Впрочем, не все было так плохо. Первый сюрприз, причем приятный, пришел в семь утра. Позвонили соседи из истребительной авиагруппы второго флота и передали, что два бомбардировщика ночью сели на их аэродром. Это экипажи лейтенанта Гордеева и капитана Абрамова, все живы, машины в порядке. Немного позабавил тот факт, что помполит не стал разъяснять немцам значение и статус своего звания, а просто представился капитаном, что соответствовало званию старшего политрука.
После дозаправки, как только облачность рассеется, оба экипажа вернутся на аэродром Лa Бурж. Да, новость Ивана Марковича обрадовала, особенно тот факт, что нашелся помполит.
Еще через полчаса в комнату ввалился усталый, злой и грязный капитан Гайда. Прямо как был, в промокшем плаще, особист бухнулся на свободный стул и хлопнул фуражкой по столу.
— Ушли, суки! — заявил Михаил Иванович, злобно ощерившись. — Смылись!
— Местные? — полюбопытствовал Овсянников.
— Не знаю. На коммандос не похоже, скорее наши родные повстанцы, те самые уроды, что пытались бомбу притащить, — в голосе Гайды сквозило плохо скрываемое раздражение.
По большому счету, сегодняшняя ночь показала, что вся работа особиста в Лa Бурже коту под хвост. Не сумел, не обеспечил, время зря упустил, плохо работал с местным населением, не заагитировал осведомителей — вот какие выводы можно сделать. И эти выводы, скорее всего, будут сделаны вышестоящими товарищами. Прокол в работе, товарищ капитан, получается. Нехорошо.
— Парашютистов коммандос не было, — тихим усталым голосом молвил Овсянников, ему самому хотелось накричать, стукнуть кулаком по столу, сорвать злость на провинившемся особисте.

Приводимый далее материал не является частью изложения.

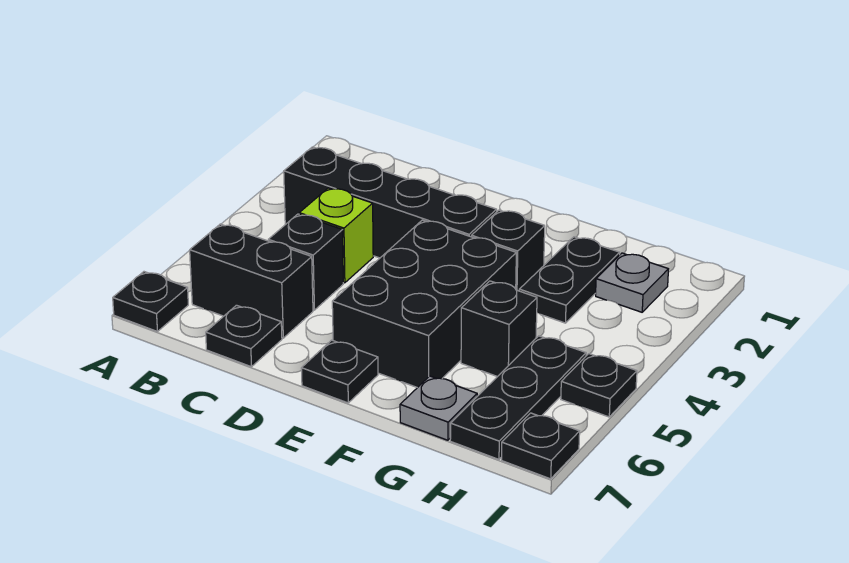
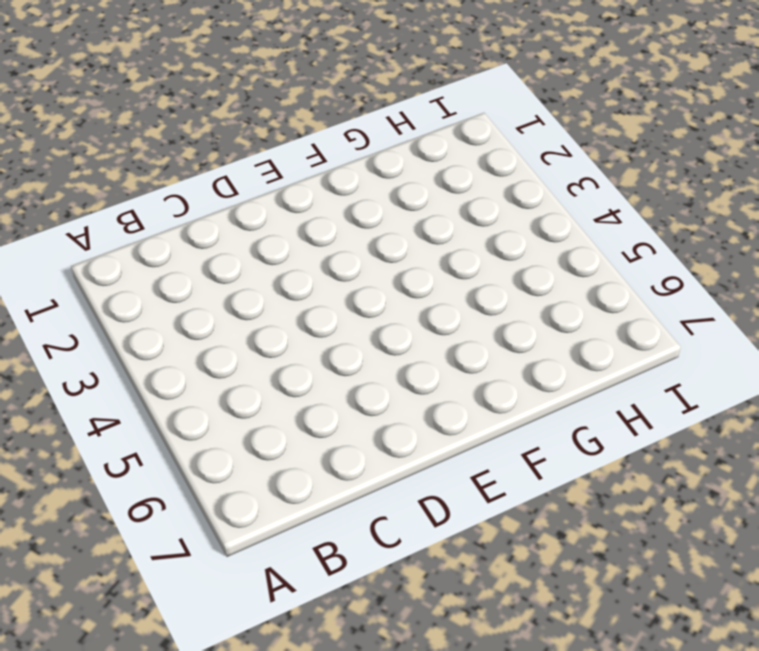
none -> black 1x1 plate [113,272,188,332]
none -> black 1x4 brick [284,147,497,258]
none -> black 1x2 brick [190,224,313,338]

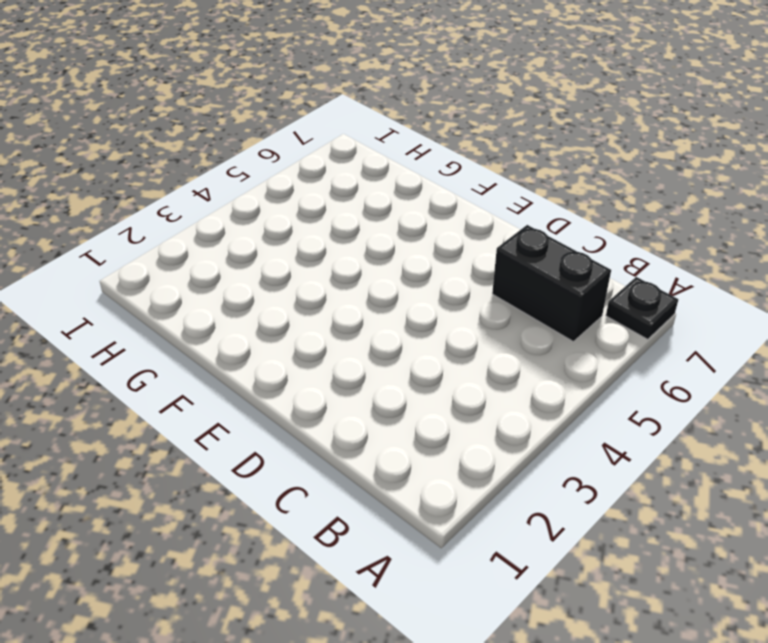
none -> black 1x4 brick [284,147,497,258]
none -> lime 1x1 brick [299,188,373,283]
none -> black 1x1 brick [268,214,343,310]

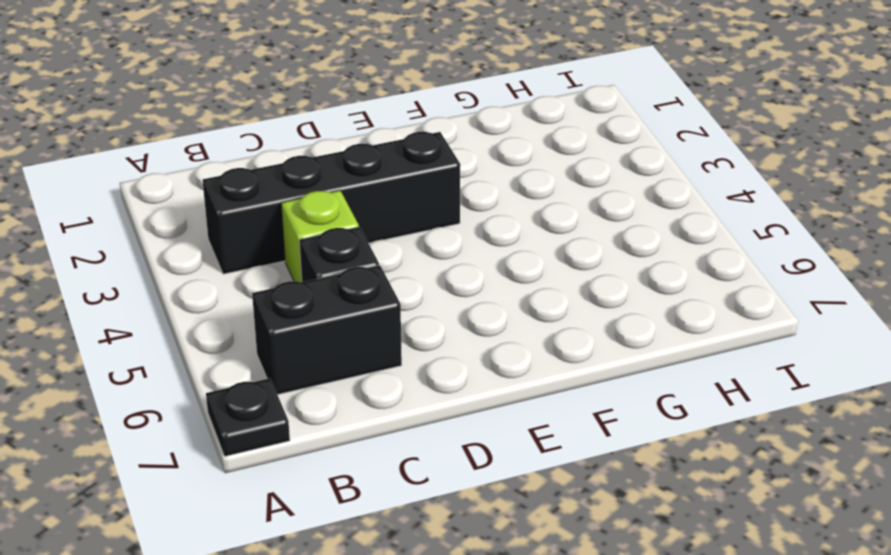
none -> black 1x1 plate [206,305,282,367]
none -> black 2x3 brick [332,220,516,388]
none -> black 1x1 plate [301,340,378,403]

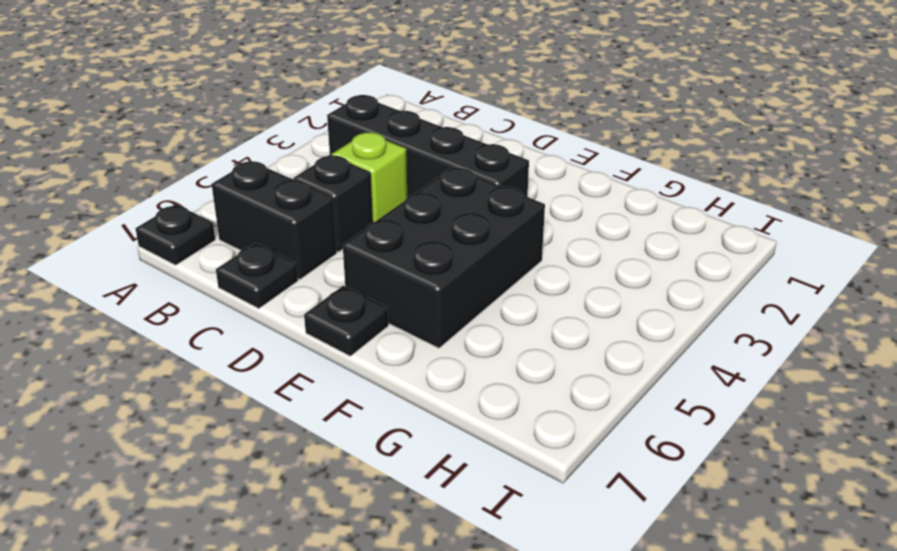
none -> black 1x1 brick [472,210,545,291]
none -> black 1x2 plate [519,237,620,323]
none -> black 1x1 brick [461,281,537,377]

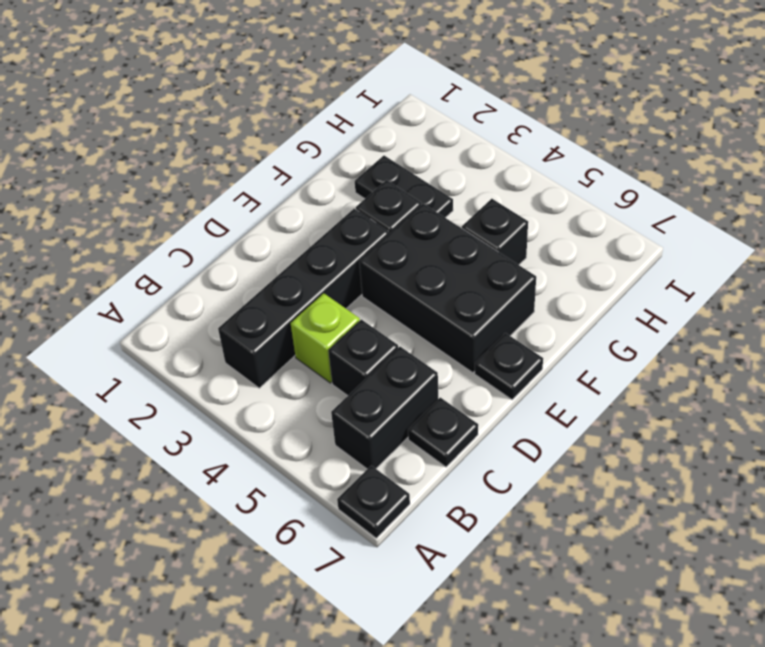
none -> grey 1x1 plate [400,376,477,440]
none -> grey 1x1 plate [596,253,668,312]
none -> black 1x3 plate [450,336,586,459]

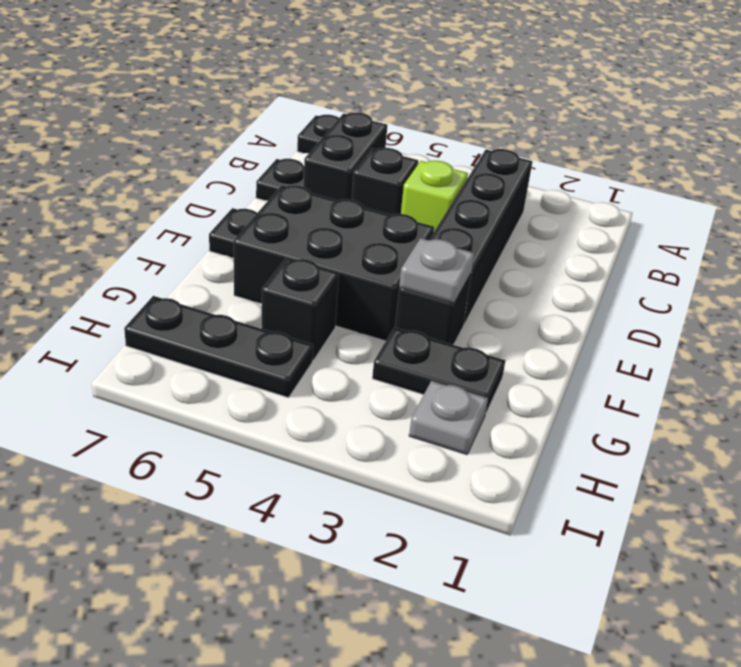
grey 1x1 plate [399,238,474,303] -> grey 1x1 plate moved to [400,376,477,440]
none -> black 1x1 plate [561,354,637,417]
none -> black 1x1 plate [502,413,580,479]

— Ты давай лучше мотай в город к своему другу Мюллеру, поговори, поспрошай. Может, что интересное полиция и подкинет, — продолжал подполковник, накатившая на него волна ярости и негодования незаметно отступила, отошла на задний план, осталась только смертельная усталость. — А у нас три экипажа не вернулись, — ни к селу, ни к городу добавил командир полка.
— Над целью?
— Может, и на континенте разбились, пока неизвестно.
— Я напрягу фельджандармерию, — кивнул в ответ Гайда, — коллеги обзвонят своих, может, кто где и видел бомбардировщик, может, кто уже и нашел ребят.
— Это дело. Напряги и поговори со своими друзьями по-хорошему. Если мы так достали англичан, что они специально ради нас прилетели, то на этом гадости не закончатся. Прилетят на следующую ночь или через пару ночей, бомбистов озадачат. Нет, не отступятся гады, не отстанут, — при этих словах на губах Овсянникова заиграла нехорошая улыбка. Как будто он радовался такому вниманию со стороны противника к своему полку.
— Достал ты их, Иван Маркович, — в глазах особиста мелькнули искорки понимания. — Думаешь, специально ради нас прилетали?
— А ты как думал? В такую погоду бомбардировщики поднимать! Цель же не найдешь и отбомбиться не сможешь. Нет, мы, ясный пень, островитянам поперек горла встали.
— И сигнальщики неслучайно в лесу сидели с ракетами наготове, — Гайда продолжил мысль командира, — в городе рация есть.
— Правильно мыслишь, — похвалил особиста Иван Маркович. — Давай ищи рацию и кто по ней перестукивать любит. За начальство не беспокойся, время военное, противник не дурак, ликвидировать его агентуру можно, но сложно. В штабе корпуса тебя поймут, особый отдел, — тут Овсянников подмигнул капитану, — твои кореша, не выдадут. Работай, капитан.